In a relevant study to evaluate exercise training in chronic kidney disease patients, researchers found that exercise training can increase exercise capacity, improve muscle strength and function, and decrease blood pressure.[16] Similar findings in an henrique et al; study, support our findings and explained that exercise programs significantly increase the distance walked and show a significant reduction in systolic blood pressure, and diastolic blood pressure.[23]

However, the impact of physical exercise on blood pressure levels reported a significant reduction in interdialytic systolic from 138.4(10.2) mmHg to 73.9 (11.8) and predialysis systolic blood pressure fell significantly during the training period, but returned to baseline level when exercise was discontinued.[24] Another interventional study had no significant changes in blood pressure levels.[25]
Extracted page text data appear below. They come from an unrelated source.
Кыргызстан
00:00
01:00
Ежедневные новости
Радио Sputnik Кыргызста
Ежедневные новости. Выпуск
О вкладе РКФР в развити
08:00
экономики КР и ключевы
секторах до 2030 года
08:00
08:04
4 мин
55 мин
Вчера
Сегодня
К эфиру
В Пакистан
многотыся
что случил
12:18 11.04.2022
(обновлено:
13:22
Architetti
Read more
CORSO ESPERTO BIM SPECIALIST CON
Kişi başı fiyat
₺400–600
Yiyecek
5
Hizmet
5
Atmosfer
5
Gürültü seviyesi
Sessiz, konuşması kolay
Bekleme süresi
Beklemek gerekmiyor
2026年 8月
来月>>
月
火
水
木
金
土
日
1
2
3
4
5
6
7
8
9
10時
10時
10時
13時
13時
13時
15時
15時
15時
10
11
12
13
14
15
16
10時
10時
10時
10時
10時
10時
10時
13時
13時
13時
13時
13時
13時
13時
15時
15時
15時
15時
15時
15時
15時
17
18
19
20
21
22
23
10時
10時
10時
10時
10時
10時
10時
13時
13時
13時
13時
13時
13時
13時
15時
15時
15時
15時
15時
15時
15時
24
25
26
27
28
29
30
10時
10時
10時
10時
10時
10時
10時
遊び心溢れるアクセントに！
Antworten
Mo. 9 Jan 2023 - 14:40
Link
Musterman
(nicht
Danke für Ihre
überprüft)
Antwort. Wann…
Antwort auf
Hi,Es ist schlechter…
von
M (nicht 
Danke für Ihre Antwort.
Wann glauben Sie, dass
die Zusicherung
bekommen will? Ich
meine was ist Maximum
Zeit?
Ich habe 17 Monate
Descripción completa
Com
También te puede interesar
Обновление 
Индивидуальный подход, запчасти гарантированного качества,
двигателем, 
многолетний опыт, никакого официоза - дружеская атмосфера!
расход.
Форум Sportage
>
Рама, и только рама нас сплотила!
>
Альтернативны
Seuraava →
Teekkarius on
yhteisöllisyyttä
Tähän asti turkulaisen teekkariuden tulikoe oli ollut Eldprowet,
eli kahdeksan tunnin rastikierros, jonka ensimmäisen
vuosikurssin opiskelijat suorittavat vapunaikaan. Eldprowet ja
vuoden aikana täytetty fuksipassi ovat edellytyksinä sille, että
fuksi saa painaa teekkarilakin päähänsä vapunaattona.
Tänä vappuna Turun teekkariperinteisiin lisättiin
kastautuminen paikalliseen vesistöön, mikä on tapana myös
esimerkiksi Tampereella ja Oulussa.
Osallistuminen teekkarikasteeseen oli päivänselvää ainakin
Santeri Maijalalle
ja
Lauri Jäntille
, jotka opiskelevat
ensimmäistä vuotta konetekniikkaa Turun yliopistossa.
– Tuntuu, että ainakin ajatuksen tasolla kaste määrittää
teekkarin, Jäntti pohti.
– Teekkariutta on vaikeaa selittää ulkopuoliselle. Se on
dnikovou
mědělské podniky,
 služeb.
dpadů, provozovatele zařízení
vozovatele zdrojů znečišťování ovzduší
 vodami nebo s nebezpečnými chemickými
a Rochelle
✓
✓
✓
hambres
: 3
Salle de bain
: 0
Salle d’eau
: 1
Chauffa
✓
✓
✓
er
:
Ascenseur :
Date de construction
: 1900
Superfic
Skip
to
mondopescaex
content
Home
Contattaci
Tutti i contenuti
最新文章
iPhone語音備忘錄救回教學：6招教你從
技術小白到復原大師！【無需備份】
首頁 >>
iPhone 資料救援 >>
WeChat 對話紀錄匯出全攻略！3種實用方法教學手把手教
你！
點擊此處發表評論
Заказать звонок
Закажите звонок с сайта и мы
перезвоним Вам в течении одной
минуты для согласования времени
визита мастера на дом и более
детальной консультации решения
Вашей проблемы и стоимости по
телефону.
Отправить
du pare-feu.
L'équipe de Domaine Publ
Regarding the effects of exercise programs on changes of laboratory tests; Persons et al; wished to determine if an eight week exercise program during dialysis sessions would increase urea removal with improvements in work performance and perception of quality of life and recommended that exercise during dialysis be performed during the first 2 hours of dialysis.26 Despite another interventional study shown after an 8-week intervention, significant improvements were seen in serum phosphate levels (decreased by 1.84 mg/dL) and serum potassium levels (decreased by 0.69 mg/dL). No side-effects were observed. Serum calcium and hemoglobin levels did not change significantly in the exercise group.[18] In the present study the laboratory test demonstrates statistically significant improvements in adequacy of dialysis, serum potassium levels and even hemoglobin levels.

Conclusion

Based on the main study findings it is concluded that the implementation of the exercise program was associated with significant improvements in the score of all domains of quality of life and statically significant changes in the scores of all activities when compared with the post physical fitness scale. There were also significant decreases in patients' Borg scores through the three months of follow up. In terms of the predictors of vital signs during and after the exercise program; there are consistent trends of decreases in both systolic and diastolic blood pressure. Meanwhile the percentage of patients with complications dropped from first month to at third month and the adequacy of dialysis was improved.

Recommendations

In the light of the study findings, the following is recommended:

• The developed exercise program for hemodialysis patients should be implemented on a wider scale and evaluated for further improvement.

• A simple manual of guidelines of exercise programs and the benefits on patients undergoing hemodialysis should be made available in all units to be provided to newly admitted patients.

• Patient QoL should be the main objective for nephrologists and nurses during the care of hemodialysis patients.

• The exercise program might be applied in other similar situations as on peritoneal dialysis patients, and evaluated for further improvement.

Acknowledgment

This research project (No: 030-11-MED-KKU) was supported by a grant from the Deanship of Scientific Research, King Khalid University.